When rubbish and food scraps head to landfill they breakdown in a very different way than they would do in nature, the sheer weight of the pile of rubbish combined with the use of plastic bags removes oxygen from the process creating anerobic conditions for breakdown. The issue with this is not only the length of time it takes to break food down but the production of methane, a harmful gas that degrades the ozone layer.
There are plenty of things you can do that make a huge difference to the amount you send to landfill; it only takes a little time to form some new habits and what you do at home will positively impact the environment.
A good garden can only be amazing if you have great soil and the best way to have great soil is with compost. Use the excess and leftover food scraps from the festive period to give your compost heap a great start. Creating a compost heap can be as big or as small as you like. Large heaps will obviously create more of this garden black gold but simple tumblers, and Darlick like bins are also great recyclers.
Compost is made from 4 ingredients, green parts such as food scraps, garden clippings, lawn clippings, coffee grounds and manures and brown parts such as twigs, shredded paper and old garden clippings that have been dead for a while. I have tried every type of ratio of these two parts and found 60% brown to 40% green best all you need to do is cut it up and mix it together.
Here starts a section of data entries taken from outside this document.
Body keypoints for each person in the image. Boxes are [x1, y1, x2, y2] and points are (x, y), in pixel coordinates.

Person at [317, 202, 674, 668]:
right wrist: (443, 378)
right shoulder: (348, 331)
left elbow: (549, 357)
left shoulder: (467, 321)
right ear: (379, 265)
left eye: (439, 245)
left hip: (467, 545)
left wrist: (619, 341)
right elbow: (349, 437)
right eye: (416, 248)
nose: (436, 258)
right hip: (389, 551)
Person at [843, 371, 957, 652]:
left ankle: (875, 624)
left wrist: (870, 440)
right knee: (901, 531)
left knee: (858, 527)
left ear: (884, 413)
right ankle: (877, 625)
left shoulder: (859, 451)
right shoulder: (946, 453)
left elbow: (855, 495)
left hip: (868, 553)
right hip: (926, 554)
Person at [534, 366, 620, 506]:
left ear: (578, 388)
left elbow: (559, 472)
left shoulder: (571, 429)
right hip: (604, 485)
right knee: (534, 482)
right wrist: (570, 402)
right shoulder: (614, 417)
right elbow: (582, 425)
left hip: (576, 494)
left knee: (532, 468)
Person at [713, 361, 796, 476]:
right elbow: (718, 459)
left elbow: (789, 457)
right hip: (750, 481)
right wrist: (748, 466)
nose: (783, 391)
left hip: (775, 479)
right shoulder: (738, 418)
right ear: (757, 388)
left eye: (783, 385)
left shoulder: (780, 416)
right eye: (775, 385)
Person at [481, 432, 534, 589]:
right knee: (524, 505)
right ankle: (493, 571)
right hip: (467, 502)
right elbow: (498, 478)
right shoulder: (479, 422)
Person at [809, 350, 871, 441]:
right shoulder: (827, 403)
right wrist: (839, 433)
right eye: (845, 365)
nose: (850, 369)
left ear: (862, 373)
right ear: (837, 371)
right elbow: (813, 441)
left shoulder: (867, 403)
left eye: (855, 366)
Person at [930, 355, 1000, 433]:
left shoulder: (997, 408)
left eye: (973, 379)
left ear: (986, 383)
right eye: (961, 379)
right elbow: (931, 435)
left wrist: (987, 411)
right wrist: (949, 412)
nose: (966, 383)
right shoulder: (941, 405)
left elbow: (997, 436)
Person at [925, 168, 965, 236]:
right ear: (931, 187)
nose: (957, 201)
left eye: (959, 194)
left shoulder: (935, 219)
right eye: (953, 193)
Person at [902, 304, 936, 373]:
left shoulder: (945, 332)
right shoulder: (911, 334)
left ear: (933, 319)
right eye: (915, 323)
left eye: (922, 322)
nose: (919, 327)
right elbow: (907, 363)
The biggest problems occur with compost when there is not enough carbon or brown parts, and most issues can be resolved by simply adding more. Wrapping paper or cardboard boxes from presents are a great way to add this carbon, just make sure it doesn’t have a waxy or plastic coating on it. If you can shred it even better as this increases the surface area and will help it break down quicker. Other sources include straw or pine bark mulch and it’s easy to keep a pile of this close to your compost to add as you go to keep the ratio correct.
The other two ingredients you need are air and water. Your pile be it in a tumbler or on the ground as a heap needs to be moist, not dry or overly wet so monitor the weather and mist accordingly. The air comes from mixing the pile and this is where tumblers come in handy as they are easy to spin, a large heap will get you working off the Christmas pudding as you fork it over and over. Don’t let this put you off though, you can easily fit a static lung to a compost heap to bring the air in for you. By placing a plastic tube with holes in it or as an alternative a group of twigs bundled together or even the hard cardboard corners often used in packing bunched together and placed upright in the mix, you’ll create a tunnel that drags air deep into the heap – just pile up around it.
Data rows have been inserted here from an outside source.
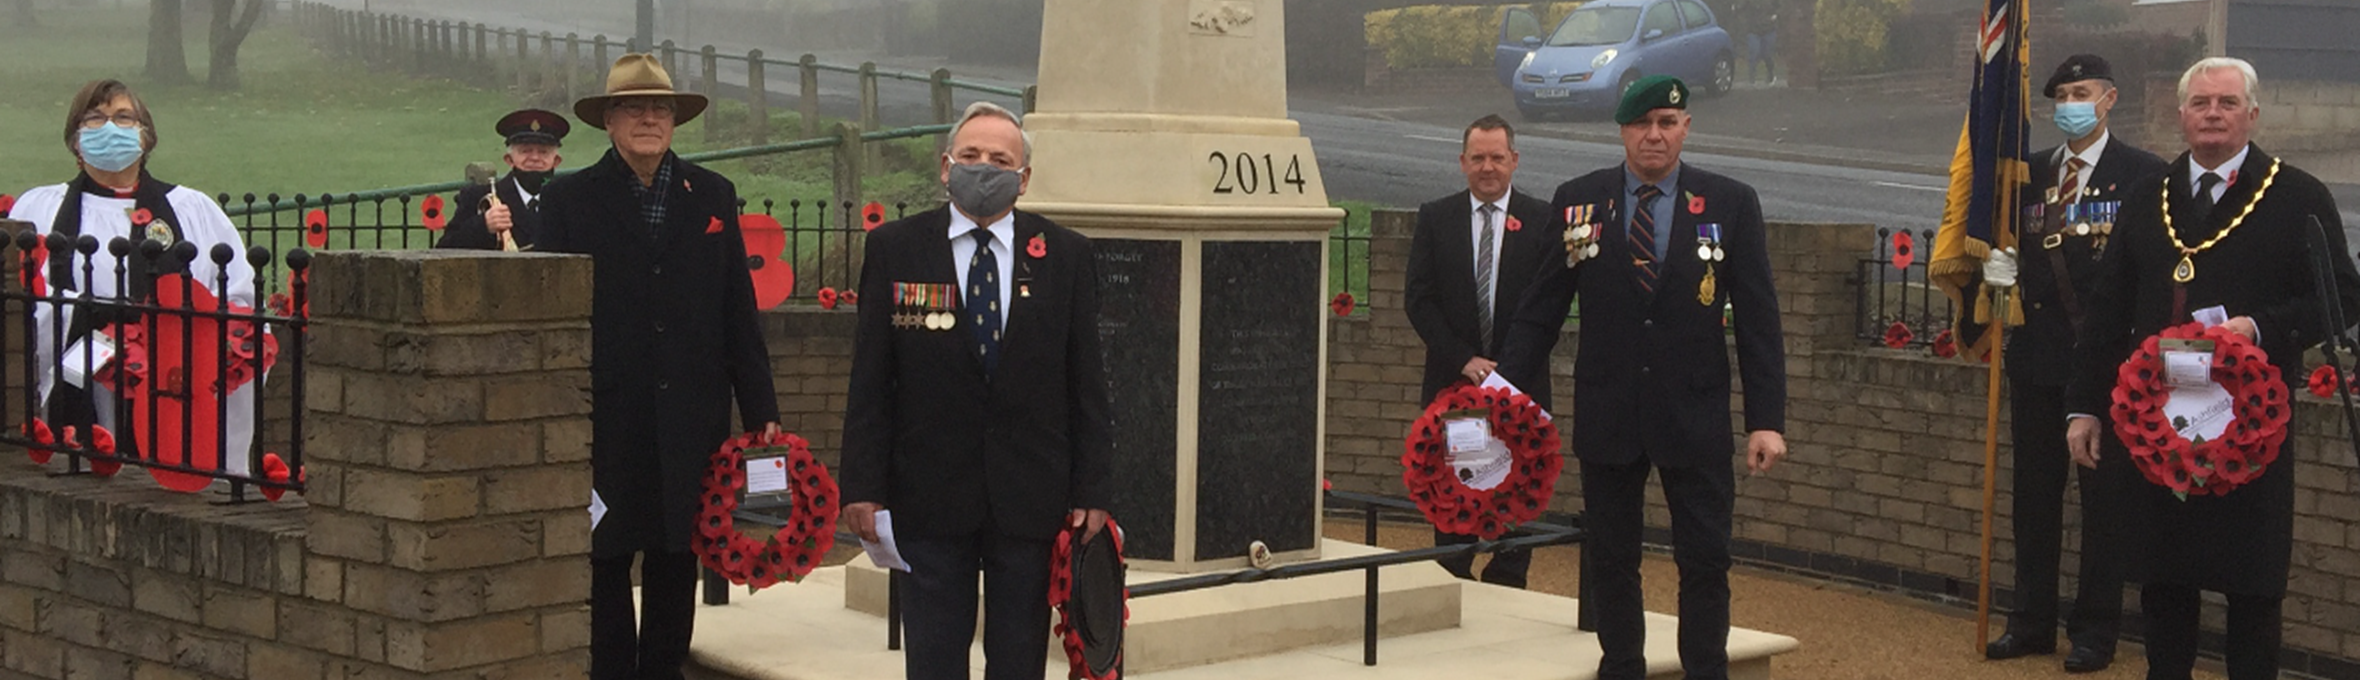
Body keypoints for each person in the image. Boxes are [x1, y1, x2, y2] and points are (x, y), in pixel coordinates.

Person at [2064, 57, 2360, 680]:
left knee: (2251, 590)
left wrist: (2261, 328)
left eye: (2227, 103)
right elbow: (2109, 308)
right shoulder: (2150, 195)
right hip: (2159, 429)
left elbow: (2343, 296)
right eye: (2201, 103)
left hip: (2249, 431)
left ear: (2252, 114)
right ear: (2181, 115)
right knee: (2165, 584)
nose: (2213, 114)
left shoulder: (2298, 196)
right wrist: (2085, 405)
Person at [1497, 76, 1788, 680]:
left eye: (1666, 122)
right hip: (1611, 413)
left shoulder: (1730, 202)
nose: (1653, 136)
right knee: (1612, 560)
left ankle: (1705, 670)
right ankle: (1621, 667)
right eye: (1641, 124)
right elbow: (1540, 311)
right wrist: (1497, 398)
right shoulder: (1580, 201)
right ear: (1622, 130)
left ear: (1685, 128)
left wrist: (1766, 421)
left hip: (1695, 416)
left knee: (1705, 561)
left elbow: (1760, 321)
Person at [839, 101, 1113, 680]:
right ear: (945, 167)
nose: (984, 168)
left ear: (1025, 177)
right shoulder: (896, 249)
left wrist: (1093, 487)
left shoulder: (1065, 256)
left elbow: (1086, 382)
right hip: (928, 496)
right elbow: (871, 380)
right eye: (971, 156)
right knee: (934, 661)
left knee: (1018, 662)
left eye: (999, 159)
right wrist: (862, 486)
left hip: (1030, 499)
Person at [535, 54, 780, 680]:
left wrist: (763, 414)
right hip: (606, 417)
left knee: (678, 557)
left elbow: (737, 314)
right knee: (604, 557)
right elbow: (551, 320)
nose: (650, 119)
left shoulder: (713, 195)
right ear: (610, 121)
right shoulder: (568, 200)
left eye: (661, 109)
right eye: (635, 108)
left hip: (691, 416)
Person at [1979, 54, 2167, 673]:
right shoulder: (2026, 176)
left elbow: (2150, 275)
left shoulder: (2143, 175)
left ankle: (2095, 631)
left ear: (2109, 99)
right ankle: (2030, 621)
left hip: (2109, 368)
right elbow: (2014, 257)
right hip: (2036, 362)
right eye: (2061, 93)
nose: (2069, 103)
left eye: (2081, 92)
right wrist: (1997, 281)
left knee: (2104, 507)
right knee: (2033, 500)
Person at [13, 79, 260, 478]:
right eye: (95, 118)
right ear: (76, 140)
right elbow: (25, 299)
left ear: (145, 136)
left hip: (170, 376)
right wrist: (91, 322)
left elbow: (237, 293)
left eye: (123, 117)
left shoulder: (192, 209)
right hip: (79, 373)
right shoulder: (42, 207)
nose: (109, 128)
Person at [1405, 114, 1555, 589]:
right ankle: (1451, 584)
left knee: (1517, 492)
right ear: (1462, 162)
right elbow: (1419, 299)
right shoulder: (1436, 217)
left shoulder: (1544, 221)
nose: (1487, 167)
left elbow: (1550, 304)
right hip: (1457, 389)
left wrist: (1506, 372)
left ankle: (1509, 585)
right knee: (1455, 494)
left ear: (1514, 160)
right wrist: (1465, 361)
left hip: (1521, 389)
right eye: (1478, 158)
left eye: (1497, 157)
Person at [437, 108, 567, 251]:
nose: (535, 158)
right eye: (525, 151)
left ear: (556, 161)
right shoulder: (476, 197)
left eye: (543, 152)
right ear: (509, 159)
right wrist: (483, 225)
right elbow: (444, 249)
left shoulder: (569, 199)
All your meat, bread and pasta leftovers can also be composted but you need to give these another step before putting them in a compost heap to avoid enticing vermin to your house. Bokashi bins are a Japanese way of composting via fermentation that quickly reduces waste. As you fill your bin (and this can be kept on the kitchen bench as its sealed so doesn’t smell) you add handful or fermented grains that break the food down. After a couple of weeks this bin can be added to your regular compost bin without fear of bringing in the pests.
Research is showing the best way to incorporate compost into your soil is to apply it as a mulch and let worms drag it in for us protecting the micro-organisms that perish when soil is dug through and turned over; so now it’s even less work to get great soil!